Let $f$ be an irreducible cubic polynomial over $\mathbb Q$ with exactly one real root and $K$ the smallest subfield of $\mathbb C$ containing the roots of $f$.
My question is
$\sigma (K) \subset K$, where $\sigma $ denotes complex conjugation.
[$K$ : $\mathbb Q$ ] is an even number.
Now what is complex conjugation here and how can I prove these statements?

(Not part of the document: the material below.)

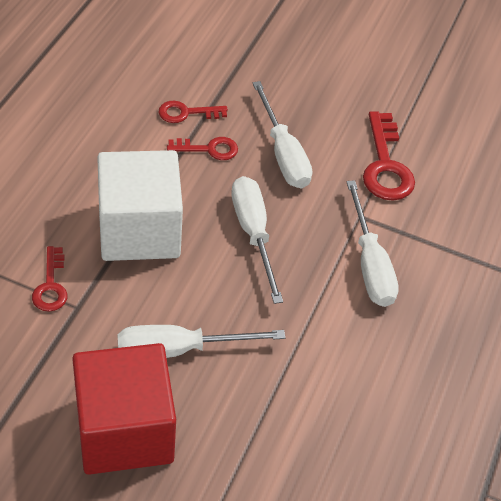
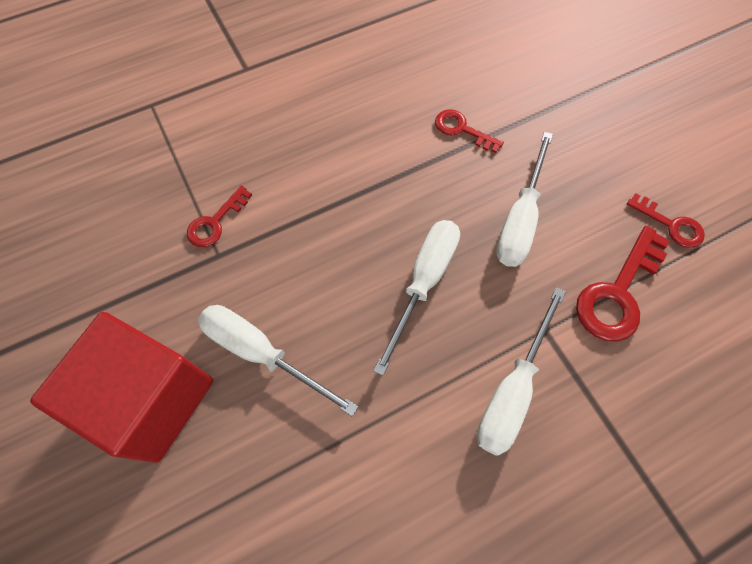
camera: 45 degrees right, 15 degrees up
white cube [97,150,183,261] -> none
red key [167,137,238,160] -> red key moved to [627,193,705,248]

Any hint will be appreciated.
Let assume $[K:\mathbb{Q}]$ is an odd number then we shall prove that all roots of $f$ are real numbers. If $f$ has only one real root ($f$ is a cubic so always has at least one real root), denote $\alpha_1,\alpha_2,\alpha_3$ three roots $f$ in which $\alpha_1 \in \mathbb{R}$. The complex conjugation $\sigma: K \longrightarrow K, x + iy \mapsto x - iy=\overline{x+iy}$ satisfies that $g(\overline{z}) = \overline{g(z)}$ for all polynomials so in particular $\sigma \in \mathrm{Gal}(K/\mathbb{Q})$ and further more $\sigma(\alpha_1)=\alpha_1,\sigma(\alpha_2)=\alpha_3,\sigma(\alpha_3)=\alpha_2$ which implies that $\sigma^2 = 1$. Consequently, $2 =\mathrm{ord}(\sigma) \mid [K: \mathbb{Q}] = \left |\mathrm{Gal}(K/\mathbb{Q}) \right|$ (since $\mathbb{Q}$ has characteristic $0$) which contradicts to our assumption.